The Russian troops, including mercenary fighters from the Wagner Group, are trying to cut the Ukrainian defenders' supply lines to the city, scene of some of the war's bloodiest battles, and force them to surrender or withdraw.
"Despite significant losses, the enemy threw in the most prepared assault units of Wagner, who are trying to break through the defenses of our troops and surround the city," Ukraine's Colonel General Oleksandr Syrskyi said.
Ukraine's military said Russia was shelling settlements around Bakhmut, which had a pre-war population of around 70,000 but now lies in ruins after months of intense trench warfare.
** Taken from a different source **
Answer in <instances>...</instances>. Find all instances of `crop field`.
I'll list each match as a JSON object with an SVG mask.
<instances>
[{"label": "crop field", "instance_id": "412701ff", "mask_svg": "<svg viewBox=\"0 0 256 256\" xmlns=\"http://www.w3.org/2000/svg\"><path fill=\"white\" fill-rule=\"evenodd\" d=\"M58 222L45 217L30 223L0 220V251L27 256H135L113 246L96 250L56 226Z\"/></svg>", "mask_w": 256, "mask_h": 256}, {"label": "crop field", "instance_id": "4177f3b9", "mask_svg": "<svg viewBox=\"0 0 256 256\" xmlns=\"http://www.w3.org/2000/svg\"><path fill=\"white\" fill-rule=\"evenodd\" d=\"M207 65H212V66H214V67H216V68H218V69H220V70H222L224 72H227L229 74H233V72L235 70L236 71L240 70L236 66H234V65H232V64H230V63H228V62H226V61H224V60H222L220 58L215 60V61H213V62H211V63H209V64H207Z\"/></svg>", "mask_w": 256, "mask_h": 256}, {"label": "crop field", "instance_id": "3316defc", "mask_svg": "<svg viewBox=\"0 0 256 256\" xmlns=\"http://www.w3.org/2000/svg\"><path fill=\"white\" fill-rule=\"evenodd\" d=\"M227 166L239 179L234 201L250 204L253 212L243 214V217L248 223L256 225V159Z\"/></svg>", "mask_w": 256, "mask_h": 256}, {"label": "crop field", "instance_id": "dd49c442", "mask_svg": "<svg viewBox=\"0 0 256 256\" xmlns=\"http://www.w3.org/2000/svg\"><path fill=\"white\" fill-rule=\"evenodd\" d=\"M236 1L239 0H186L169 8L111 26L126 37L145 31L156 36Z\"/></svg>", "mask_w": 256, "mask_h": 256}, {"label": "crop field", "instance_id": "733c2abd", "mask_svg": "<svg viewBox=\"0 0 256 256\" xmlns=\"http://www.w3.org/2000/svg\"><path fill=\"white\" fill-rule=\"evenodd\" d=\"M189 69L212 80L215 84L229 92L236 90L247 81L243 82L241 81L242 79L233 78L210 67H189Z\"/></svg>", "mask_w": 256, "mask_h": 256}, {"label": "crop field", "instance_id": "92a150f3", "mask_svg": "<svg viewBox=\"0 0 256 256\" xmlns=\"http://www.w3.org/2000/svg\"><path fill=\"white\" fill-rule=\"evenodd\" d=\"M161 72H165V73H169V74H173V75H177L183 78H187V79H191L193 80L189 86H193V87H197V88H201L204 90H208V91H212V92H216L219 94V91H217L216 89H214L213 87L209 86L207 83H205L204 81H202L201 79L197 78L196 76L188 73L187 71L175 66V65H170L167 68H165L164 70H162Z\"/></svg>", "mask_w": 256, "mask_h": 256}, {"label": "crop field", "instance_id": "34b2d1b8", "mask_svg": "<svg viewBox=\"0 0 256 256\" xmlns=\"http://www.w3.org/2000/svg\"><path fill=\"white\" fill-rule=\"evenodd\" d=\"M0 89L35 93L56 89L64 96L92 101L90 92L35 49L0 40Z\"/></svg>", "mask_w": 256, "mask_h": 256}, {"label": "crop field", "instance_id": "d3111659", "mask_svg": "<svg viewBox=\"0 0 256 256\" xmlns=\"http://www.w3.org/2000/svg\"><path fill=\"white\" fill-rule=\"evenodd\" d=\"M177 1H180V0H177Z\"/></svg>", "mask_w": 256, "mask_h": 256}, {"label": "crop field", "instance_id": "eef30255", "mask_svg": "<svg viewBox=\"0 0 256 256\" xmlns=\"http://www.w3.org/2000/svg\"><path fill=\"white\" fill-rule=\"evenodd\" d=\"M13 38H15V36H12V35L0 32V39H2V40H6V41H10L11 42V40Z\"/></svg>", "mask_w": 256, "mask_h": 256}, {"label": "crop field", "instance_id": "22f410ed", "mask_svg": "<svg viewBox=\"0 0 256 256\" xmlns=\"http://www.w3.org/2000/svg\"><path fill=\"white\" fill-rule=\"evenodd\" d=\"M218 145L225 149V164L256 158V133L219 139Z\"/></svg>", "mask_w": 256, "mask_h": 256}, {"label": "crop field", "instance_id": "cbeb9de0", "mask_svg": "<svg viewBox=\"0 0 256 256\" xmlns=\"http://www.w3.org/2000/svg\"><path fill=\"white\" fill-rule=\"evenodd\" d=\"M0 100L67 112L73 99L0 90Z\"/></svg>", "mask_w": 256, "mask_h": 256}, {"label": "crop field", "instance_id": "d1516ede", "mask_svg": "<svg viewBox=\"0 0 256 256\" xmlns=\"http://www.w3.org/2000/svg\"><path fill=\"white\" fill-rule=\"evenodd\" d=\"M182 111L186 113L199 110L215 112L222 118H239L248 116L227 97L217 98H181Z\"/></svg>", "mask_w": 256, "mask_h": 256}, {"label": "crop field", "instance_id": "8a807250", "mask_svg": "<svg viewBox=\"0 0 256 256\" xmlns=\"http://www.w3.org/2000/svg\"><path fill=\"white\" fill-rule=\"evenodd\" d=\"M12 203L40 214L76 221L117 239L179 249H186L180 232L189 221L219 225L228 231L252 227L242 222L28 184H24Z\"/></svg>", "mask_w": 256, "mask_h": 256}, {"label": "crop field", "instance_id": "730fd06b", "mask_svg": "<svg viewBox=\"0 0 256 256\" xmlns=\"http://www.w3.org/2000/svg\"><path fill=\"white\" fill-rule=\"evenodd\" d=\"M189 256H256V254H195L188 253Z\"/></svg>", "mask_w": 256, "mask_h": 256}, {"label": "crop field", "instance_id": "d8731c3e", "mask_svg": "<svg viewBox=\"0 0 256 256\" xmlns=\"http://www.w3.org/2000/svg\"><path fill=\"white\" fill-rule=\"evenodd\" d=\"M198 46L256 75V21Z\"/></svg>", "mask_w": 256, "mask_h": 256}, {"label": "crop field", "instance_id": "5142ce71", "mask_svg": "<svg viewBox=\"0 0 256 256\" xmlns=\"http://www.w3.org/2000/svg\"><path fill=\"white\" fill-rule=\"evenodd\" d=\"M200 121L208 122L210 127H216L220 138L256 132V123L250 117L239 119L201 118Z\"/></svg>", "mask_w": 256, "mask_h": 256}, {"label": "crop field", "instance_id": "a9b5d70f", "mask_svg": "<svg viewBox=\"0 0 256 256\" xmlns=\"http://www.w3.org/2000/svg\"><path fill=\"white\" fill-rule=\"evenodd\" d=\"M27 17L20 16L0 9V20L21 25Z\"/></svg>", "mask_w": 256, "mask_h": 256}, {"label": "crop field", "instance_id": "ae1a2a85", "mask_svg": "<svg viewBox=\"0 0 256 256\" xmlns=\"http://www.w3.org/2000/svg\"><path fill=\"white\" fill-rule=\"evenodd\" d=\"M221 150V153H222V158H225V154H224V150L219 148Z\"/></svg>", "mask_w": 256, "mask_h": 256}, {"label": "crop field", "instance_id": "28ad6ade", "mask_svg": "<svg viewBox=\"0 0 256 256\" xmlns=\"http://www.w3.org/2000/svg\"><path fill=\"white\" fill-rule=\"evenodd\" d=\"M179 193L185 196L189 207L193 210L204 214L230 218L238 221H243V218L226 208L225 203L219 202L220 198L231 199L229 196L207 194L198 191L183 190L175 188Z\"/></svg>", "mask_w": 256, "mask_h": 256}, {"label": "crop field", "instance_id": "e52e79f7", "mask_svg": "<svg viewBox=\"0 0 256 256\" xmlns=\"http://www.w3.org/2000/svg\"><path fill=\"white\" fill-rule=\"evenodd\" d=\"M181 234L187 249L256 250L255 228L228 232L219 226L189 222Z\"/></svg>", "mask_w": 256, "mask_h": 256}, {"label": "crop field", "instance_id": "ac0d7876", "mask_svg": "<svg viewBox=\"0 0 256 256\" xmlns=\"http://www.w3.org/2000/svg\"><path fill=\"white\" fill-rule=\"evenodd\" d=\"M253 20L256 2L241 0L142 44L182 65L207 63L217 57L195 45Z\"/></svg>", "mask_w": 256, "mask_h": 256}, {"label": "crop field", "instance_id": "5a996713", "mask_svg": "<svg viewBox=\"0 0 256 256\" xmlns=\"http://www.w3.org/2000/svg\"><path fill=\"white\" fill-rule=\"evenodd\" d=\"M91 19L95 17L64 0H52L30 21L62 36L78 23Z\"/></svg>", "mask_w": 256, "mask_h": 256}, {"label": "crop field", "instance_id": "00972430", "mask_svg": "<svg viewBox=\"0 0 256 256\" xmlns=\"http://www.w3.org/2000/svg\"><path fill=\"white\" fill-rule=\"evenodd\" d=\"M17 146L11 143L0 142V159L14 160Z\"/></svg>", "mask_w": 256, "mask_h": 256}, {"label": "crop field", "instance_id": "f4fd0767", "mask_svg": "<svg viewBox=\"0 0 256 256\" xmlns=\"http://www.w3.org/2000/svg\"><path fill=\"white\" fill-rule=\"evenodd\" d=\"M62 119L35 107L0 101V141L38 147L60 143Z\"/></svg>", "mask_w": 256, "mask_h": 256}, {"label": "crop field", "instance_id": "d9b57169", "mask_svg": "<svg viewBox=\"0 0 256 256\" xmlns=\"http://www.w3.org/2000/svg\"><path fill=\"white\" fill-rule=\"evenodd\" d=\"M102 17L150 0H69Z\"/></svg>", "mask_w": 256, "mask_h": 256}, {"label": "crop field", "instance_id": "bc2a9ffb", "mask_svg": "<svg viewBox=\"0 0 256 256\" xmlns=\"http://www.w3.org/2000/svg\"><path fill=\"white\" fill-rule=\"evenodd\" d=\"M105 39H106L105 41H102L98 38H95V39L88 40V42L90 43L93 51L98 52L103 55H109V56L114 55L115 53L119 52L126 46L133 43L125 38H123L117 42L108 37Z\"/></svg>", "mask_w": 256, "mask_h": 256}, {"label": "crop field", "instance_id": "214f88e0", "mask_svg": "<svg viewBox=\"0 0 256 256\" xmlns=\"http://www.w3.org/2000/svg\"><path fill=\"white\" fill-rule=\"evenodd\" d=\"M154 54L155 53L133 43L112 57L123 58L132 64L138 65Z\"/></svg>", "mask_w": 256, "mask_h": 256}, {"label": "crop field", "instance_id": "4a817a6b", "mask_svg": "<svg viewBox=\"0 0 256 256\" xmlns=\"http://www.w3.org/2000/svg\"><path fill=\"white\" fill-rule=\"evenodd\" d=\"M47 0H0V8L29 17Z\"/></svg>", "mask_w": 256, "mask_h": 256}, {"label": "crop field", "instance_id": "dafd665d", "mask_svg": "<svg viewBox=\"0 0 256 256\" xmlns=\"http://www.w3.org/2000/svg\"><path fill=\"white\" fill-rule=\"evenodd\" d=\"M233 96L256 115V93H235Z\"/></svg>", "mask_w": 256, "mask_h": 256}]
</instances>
"Over the past day, our soldiers repelled more than 60 enemy attacks," the Ukraine military said early on Tuesday, including on the villages of Yadhidne and Berkhivka just north of Bakhmut.
A Reuters reporter who visited the area on Monday said he saw no sign of Ukrainian forces withdrawing and that reinforcements were arriving despite constant Russian shelling.
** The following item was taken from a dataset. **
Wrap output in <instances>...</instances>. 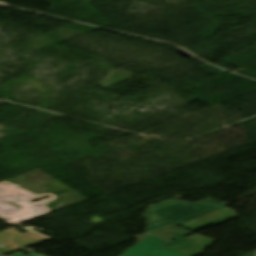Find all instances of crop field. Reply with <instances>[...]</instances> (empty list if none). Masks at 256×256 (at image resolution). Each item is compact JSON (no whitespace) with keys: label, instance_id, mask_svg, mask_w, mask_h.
Masks as SVG:
<instances>
[{"label":"crop field","instance_id":"8a807250","mask_svg":"<svg viewBox=\"0 0 256 256\" xmlns=\"http://www.w3.org/2000/svg\"><path fill=\"white\" fill-rule=\"evenodd\" d=\"M215 205L217 204L211 200L197 203H185L180 201L167 200L155 205H151L144 215L148 221L146 231L192 215Z\"/></svg>","mask_w":256,"mask_h":256},{"label":"crop field","instance_id":"ac0d7876","mask_svg":"<svg viewBox=\"0 0 256 256\" xmlns=\"http://www.w3.org/2000/svg\"><path fill=\"white\" fill-rule=\"evenodd\" d=\"M46 239L47 238L32 232L22 235L13 228L0 231V246H5L3 248L10 252Z\"/></svg>","mask_w":256,"mask_h":256},{"label":"crop field","instance_id":"34b2d1b8","mask_svg":"<svg viewBox=\"0 0 256 256\" xmlns=\"http://www.w3.org/2000/svg\"><path fill=\"white\" fill-rule=\"evenodd\" d=\"M137 239L139 242L122 256H152L162 248L159 245L172 241L150 232L137 236Z\"/></svg>","mask_w":256,"mask_h":256},{"label":"crop field","instance_id":"412701ff","mask_svg":"<svg viewBox=\"0 0 256 256\" xmlns=\"http://www.w3.org/2000/svg\"><path fill=\"white\" fill-rule=\"evenodd\" d=\"M222 207H225V206L219 205V206H217V207L211 208V209L206 210V211H204V212H201V213H199V214H196V215H193V216L188 217V218H186V219H183V220H181V221L175 222V223H173V224L177 225V224H179V223H182V222H185V221H187V220L193 219V218H195V217L201 216V215H203V214L212 212V211L217 210V209H220V208H222Z\"/></svg>","mask_w":256,"mask_h":256},{"label":"crop field","instance_id":"f4fd0767","mask_svg":"<svg viewBox=\"0 0 256 256\" xmlns=\"http://www.w3.org/2000/svg\"><path fill=\"white\" fill-rule=\"evenodd\" d=\"M154 256H184V255H181V254H178V253H175L173 251L163 248L158 253H156Z\"/></svg>","mask_w":256,"mask_h":256},{"label":"crop field","instance_id":"dd49c442","mask_svg":"<svg viewBox=\"0 0 256 256\" xmlns=\"http://www.w3.org/2000/svg\"><path fill=\"white\" fill-rule=\"evenodd\" d=\"M9 256H25V255H23V254L17 252V253H15V254H12V255H9ZM30 256H42V255L37 254V253H34V254L30 255Z\"/></svg>","mask_w":256,"mask_h":256}]
</instances>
Taking Bakhmut would give Russia its first major prize in more than half a year and open the way to the capture of the last remaining urban centers in the Donetsk region, one of four which Moscow claims to have annexed in what it calls its "special military operation" in Ukraine.
An unnamed soldier from Ukraine's 93rd Separate Mechanized Brigade, speaking on the Telegram messaging app as explosions boomed in the background, struck a defiant note: "February 28, the town of Bakhmut. The city is on fire, the enemy is pressing. Everything will be Ukraine..."
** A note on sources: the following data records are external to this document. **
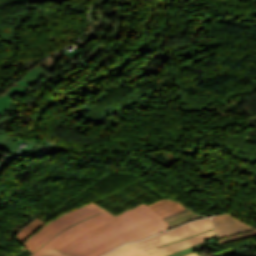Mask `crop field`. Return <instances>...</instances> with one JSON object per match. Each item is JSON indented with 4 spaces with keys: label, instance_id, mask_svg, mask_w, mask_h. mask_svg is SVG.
<instances>
[{
    "label": "crop field",
    "instance_id": "d8731c3e",
    "mask_svg": "<svg viewBox=\"0 0 256 256\" xmlns=\"http://www.w3.org/2000/svg\"><path fill=\"white\" fill-rule=\"evenodd\" d=\"M201 217L202 216L187 209V210L181 211L179 213L173 214V215L163 219V221H165L169 226L174 228V227L180 226L182 224H185L191 220H195V219H198Z\"/></svg>",
    "mask_w": 256,
    "mask_h": 256
},
{
    "label": "crop field",
    "instance_id": "22f410ed",
    "mask_svg": "<svg viewBox=\"0 0 256 256\" xmlns=\"http://www.w3.org/2000/svg\"><path fill=\"white\" fill-rule=\"evenodd\" d=\"M203 233V232H202ZM200 234V233H199ZM197 235V234H196ZM194 236V235H193ZM191 237V236H190ZM188 238V237H187ZM183 240V239H182ZM180 241V240H179ZM177 242V241H176ZM174 243V242H173ZM171 244V243H170ZM168 245V244H167ZM165 246V245H164ZM162 247V246H161ZM159 248V247H158Z\"/></svg>",
    "mask_w": 256,
    "mask_h": 256
},
{
    "label": "crop field",
    "instance_id": "f4fd0767",
    "mask_svg": "<svg viewBox=\"0 0 256 256\" xmlns=\"http://www.w3.org/2000/svg\"><path fill=\"white\" fill-rule=\"evenodd\" d=\"M212 219L217 234L216 245L256 235L255 228L235 219L229 214L212 217ZM229 235L232 237L227 240L218 239Z\"/></svg>",
    "mask_w": 256,
    "mask_h": 256
},
{
    "label": "crop field",
    "instance_id": "d1516ede",
    "mask_svg": "<svg viewBox=\"0 0 256 256\" xmlns=\"http://www.w3.org/2000/svg\"><path fill=\"white\" fill-rule=\"evenodd\" d=\"M4 162V161H3ZM5 167V165L4 164H0V174H1V172H2V170H3V168Z\"/></svg>",
    "mask_w": 256,
    "mask_h": 256
},
{
    "label": "crop field",
    "instance_id": "ac0d7876",
    "mask_svg": "<svg viewBox=\"0 0 256 256\" xmlns=\"http://www.w3.org/2000/svg\"><path fill=\"white\" fill-rule=\"evenodd\" d=\"M210 219H200L173 229L167 233L159 234L138 242L127 243L103 256H166L189 246L208 241L215 237L214 230L185 239L183 241L157 249L156 247L182 239L184 237L211 229ZM184 256H199L196 252Z\"/></svg>",
    "mask_w": 256,
    "mask_h": 256
},
{
    "label": "crop field",
    "instance_id": "28ad6ade",
    "mask_svg": "<svg viewBox=\"0 0 256 256\" xmlns=\"http://www.w3.org/2000/svg\"><path fill=\"white\" fill-rule=\"evenodd\" d=\"M66 254H63V253H60L58 251H55V250H50L48 253H46L45 255L43 256H65Z\"/></svg>",
    "mask_w": 256,
    "mask_h": 256
},
{
    "label": "crop field",
    "instance_id": "e52e79f7",
    "mask_svg": "<svg viewBox=\"0 0 256 256\" xmlns=\"http://www.w3.org/2000/svg\"><path fill=\"white\" fill-rule=\"evenodd\" d=\"M149 207L162 219L168 215L187 209L182 204L166 198L149 205Z\"/></svg>",
    "mask_w": 256,
    "mask_h": 256
},
{
    "label": "crop field",
    "instance_id": "34b2d1b8",
    "mask_svg": "<svg viewBox=\"0 0 256 256\" xmlns=\"http://www.w3.org/2000/svg\"><path fill=\"white\" fill-rule=\"evenodd\" d=\"M101 211L105 210L92 203L68 214H65L44 226L39 230L38 233H35L34 236L27 240L23 245L32 253L43 246L42 243L56 233Z\"/></svg>",
    "mask_w": 256,
    "mask_h": 256
},
{
    "label": "crop field",
    "instance_id": "3316defc",
    "mask_svg": "<svg viewBox=\"0 0 256 256\" xmlns=\"http://www.w3.org/2000/svg\"><path fill=\"white\" fill-rule=\"evenodd\" d=\"M108 0H100L92 9V13L97 16H104L105 10L104 5L106 4Z\"/></svg>",
    "mask_w": 256,
    "mask_h": 256
},
{
    "label": "crop field",
    "instance_id": "412701ff",
    "mask_svg": "<svg viewBox=\"0 0 256 256\" xmlns=\"http://www.w3.org/2000/svg\"><path fill=\"white\" fill-rule=\"evenodd\" d=\"M50 75L52 73L39 64L24 74L0 96V127L7 122V117L9 116L7 110L14 101L12 96L17 93L26 92L25 90L32 87L39 79Z\"/></svg>",
    "mask_w": 256,
    "mask_h": 256
},
{
    "label": "crop field",
    "instance_id": "cbeb9de0",
    "mask_svg": "<svg viewBox=\"0 0 256 256\" xmlns=\"http://www.w3.org/2000/svg\"><path fill=\"white\" fill-rule=\"evenodd\" d=\"M68 256V255H67Z\"/></svg>",
    "mask_w": 256,
    "mask_h": 256
},
{
    "label": "crop field",
    "instance_id": "dd49c442",
    "mask_svg": "<svg viewBox=\"0 0 256 256\" xmlns=\"http://www.w3.org/2000/svg\"><path fill=\"white\" fill-rule=\"evenodd\" d=\"M5 128L1 129L0 130V147L2 149H4L5 151L11 153L12 151L18 153V150H19V147L20 145H22L21 143L22 142H29V141H25V140H18V139H14V138H10L8 137V135L5 134ZM29 143H33V144H36L37 147L35 149H33L29 154H28V157H35L37 155V153L42 149V147L44 146L43 144H38V143H34V142H29ZM29 145V144H28ZM27 145V146H28ZM26 146V147H27ZM25 147V148H26ZM23 147H21V155H23L27 149H25ZM24 156V155H23ZM22 156V157H23Z\"/></svg>",
    "mask_w": 256,
    "mask_h": 256
},
{
    "label": "crop field",
    "instance_id": "5a996713",
    "mask_svg": "<svg viewBox=\"0 0 256 256\" xmlns=\"http://www.w3.org/2000/svg\"><path fill=\"white\" fill-rule=\"evenodd\" d=\"M46 224L44 221L36 218L31 223L27 224L16 236L15 238L21 243L33 234L36 230H38L41 226Z\"/></svg>",
    "mask_w": 256,
    "mask_h": 256
},
{
    "label": "crop field",
    "instance_id": "8a807250",
    "mask_svg": "<svg viewBox=\"0 0 256 256\" xmlns=\"http://www.w3.org/2000/svg\"><path fill=\"white\" fill-rule=\"evenodd\" d=\"M169 229L144 203L115 217L105 211L79 222L50 238L29 256H42L52 248L76 256H100L124 242Z\"/></svg>",
    "mask_w": 256,
    "mask_h": 256
}]
</instances>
Russia's state-run RIA news agency released a video clip which it said showed Russian Su-25 fighter jets roaring over Bakhmut. "We are glad they are ours," says a man in the clip identified as a Wagner fighter, adding the jets helped them "psychologically."
Ukrainian soldiers in the Donetsk region hunkered in muddy trenches after warmer weather thawed out the frozen ground.
"Both sides stay in their positions, because as you see, spring means mud. Thus, it is impossible to move forward," said Mykola, 59, commander of a Ukrainian frontline rocket launcher battery, watching a tablet screen for coordinates to fire.
The spring thaw has a history of ruining plans by armies to attack across Ukraine and western Russia, turning roads into rivers and fields into quagmires.
Reuters saw several military vehicles stuck in mud. In a zigzag trench, Volodymyr, a 25-year-old platoon commander, said his men were prepared to operate in any weather.
"When we're given a target, that means we have to destroy it."
Russia, its forces replenished with hundreds of thousands of conscripts, has intensified its attacks right along the eastern front but its assaults have come at a high cost, Ukraine says.
Russia's defense ministry said its forces had destroyed a Ukrainian ammunition depot near Bakhmut and shot down U.S.-made rockets and Ukrainian drones.